Although the oral environment is extremely complex and difficult to reproduce in vitro, this study represents an extreme situation and revealed, within its limitations, that the use of good-quality brackets with corrosion-resistant metals and efficient cleaning of the orthodontic appliances are fundamental.9,16,17,28 It was found that the incorporation of metal ions into tooth enamel submitted to a cariogenic challenge is possible and is responsible for the appearance of darkened stains, so the proper selection of the bracket and constant attention to oral hygiene is essential.
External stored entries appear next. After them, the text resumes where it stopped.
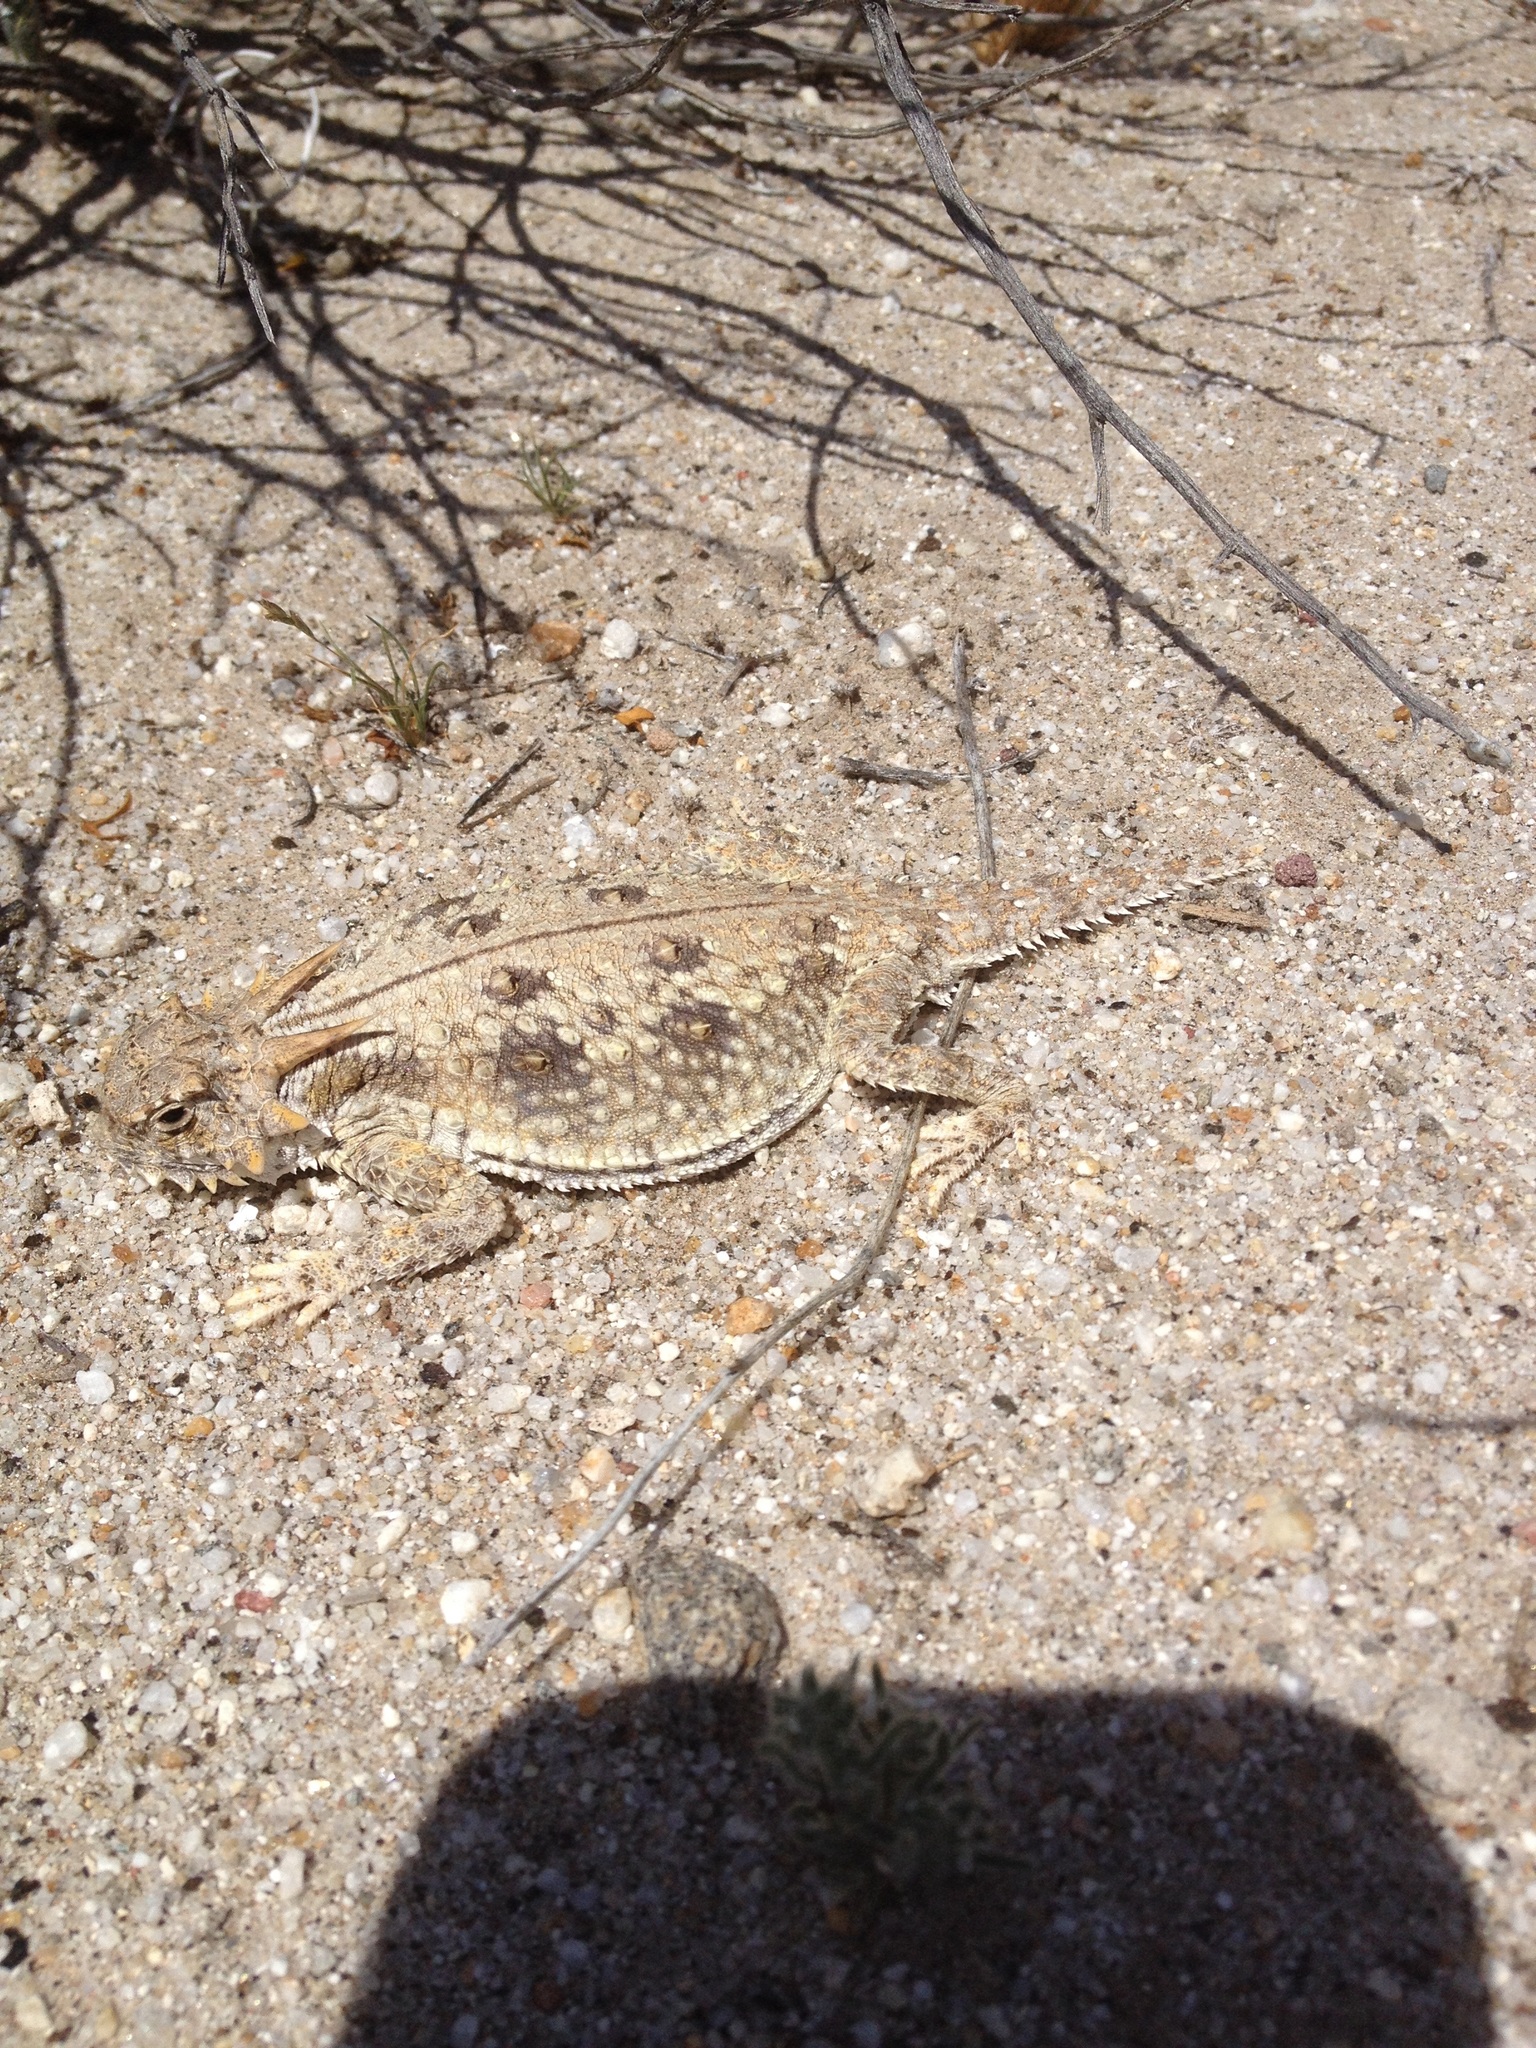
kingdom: Animalia
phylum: Chordata
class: Squamata
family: Phrynosomatidae
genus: Phrynosoma
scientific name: Phrynosoma mcallii
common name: Flat-tailed horned lizard
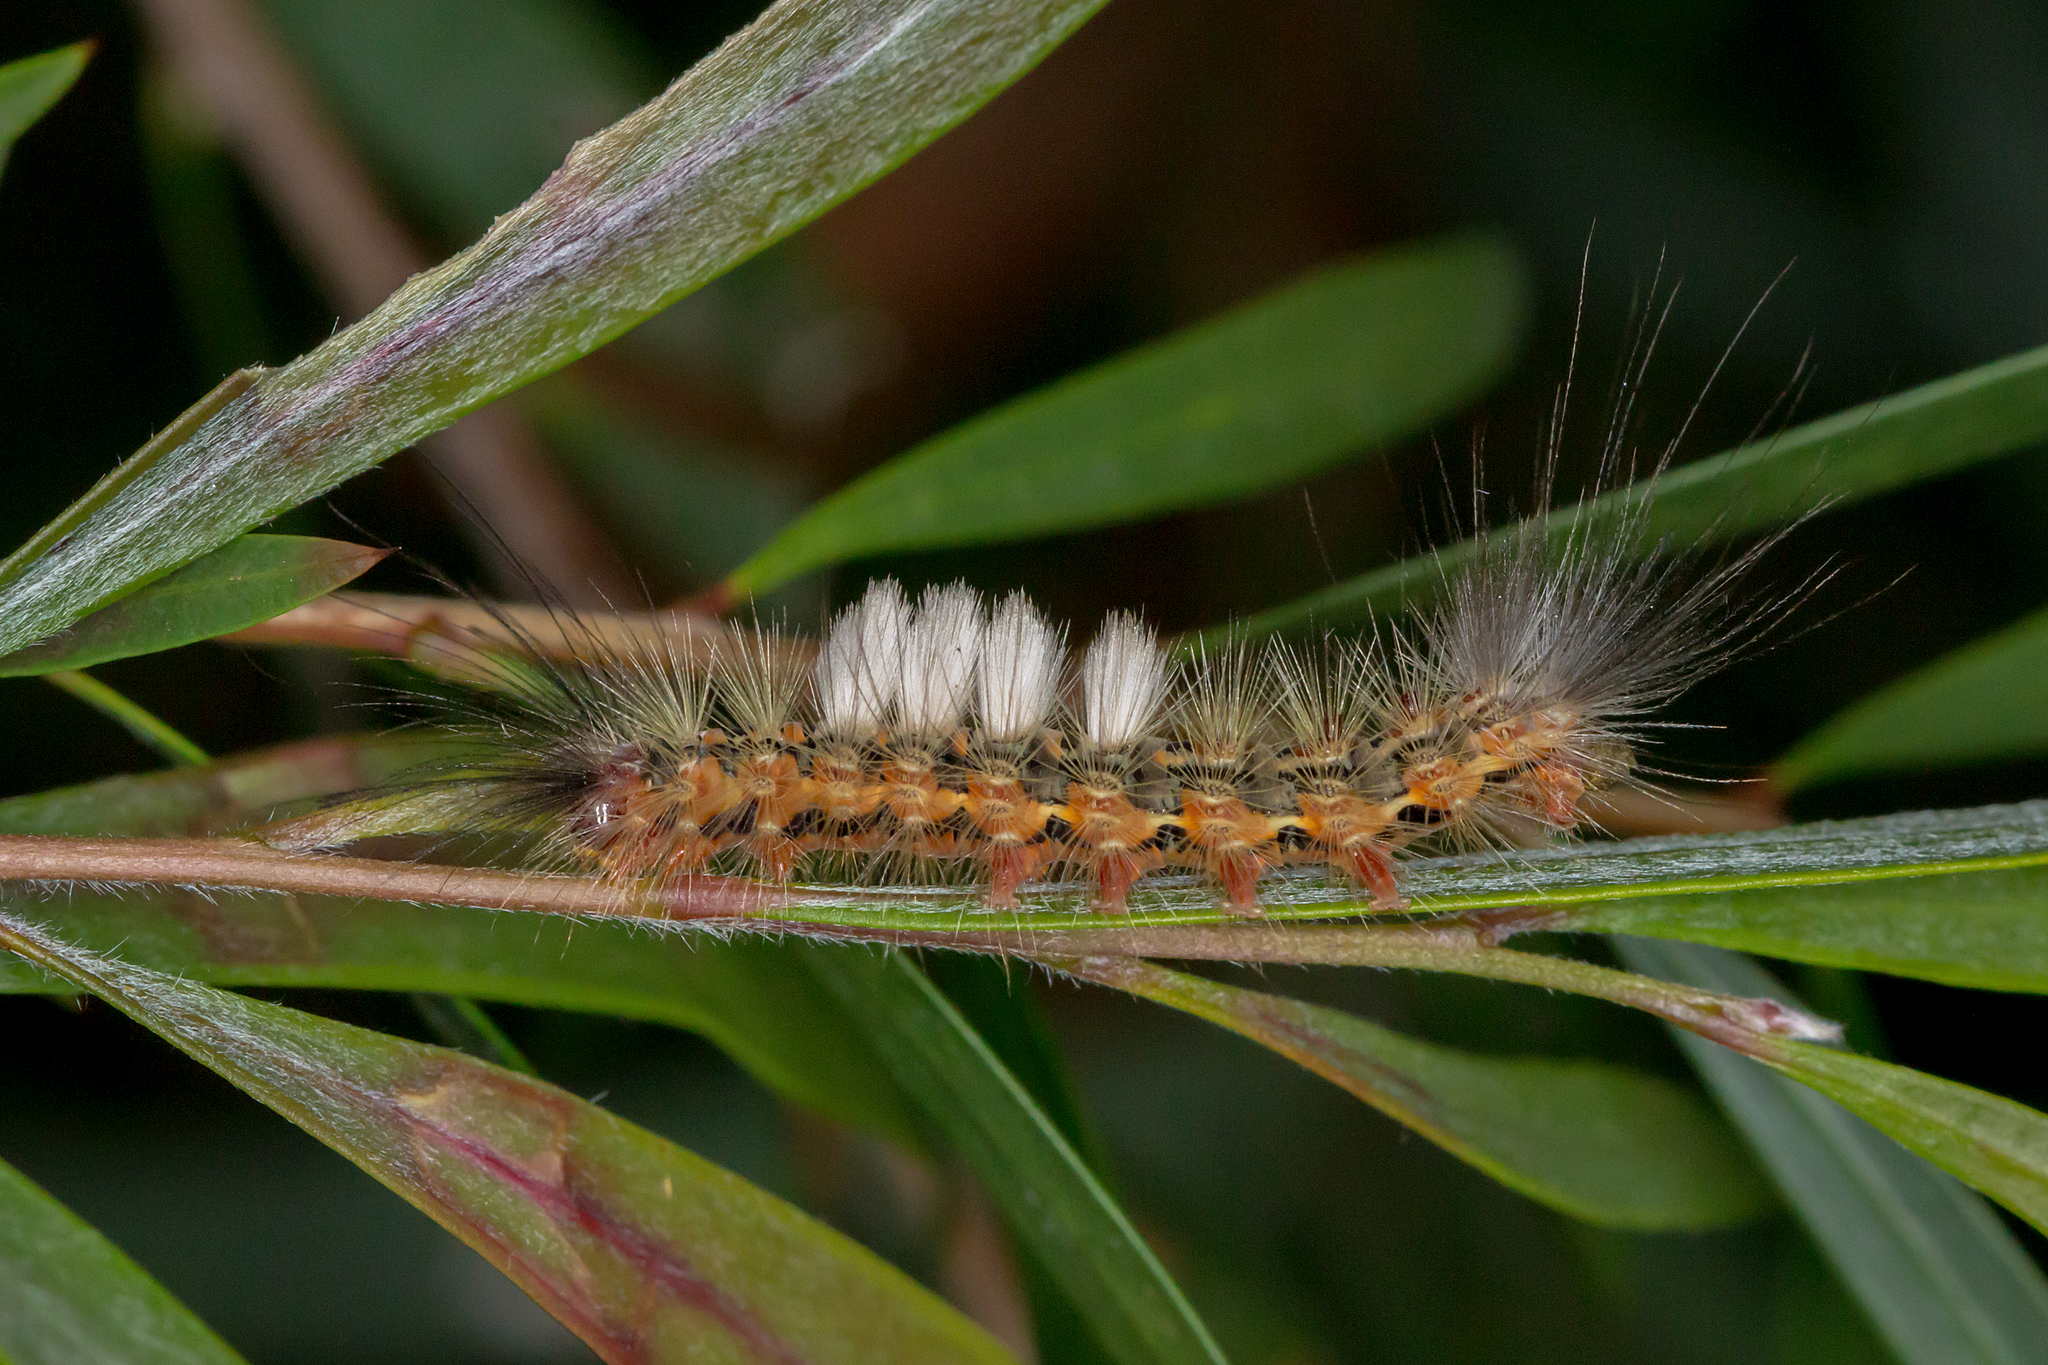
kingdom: Animalia
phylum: Arthropoda
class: Insecta
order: Lepidoptera
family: Erebidae
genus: Orgyia
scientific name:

In addition, it is important to examine orthodontic accessories in routine consultations to seek out possible areas of corrosion. Should areas of biodegradation be perceptible, the accessory must be replaced immediately.5,9,16 

• The null hypothesis is rejected.

• There was chromium and nickel incorporation into enamel when a corrosion of orthodontic appliances was present.

• The incorporation of metal ions was capable of significantly altering color (ΔE).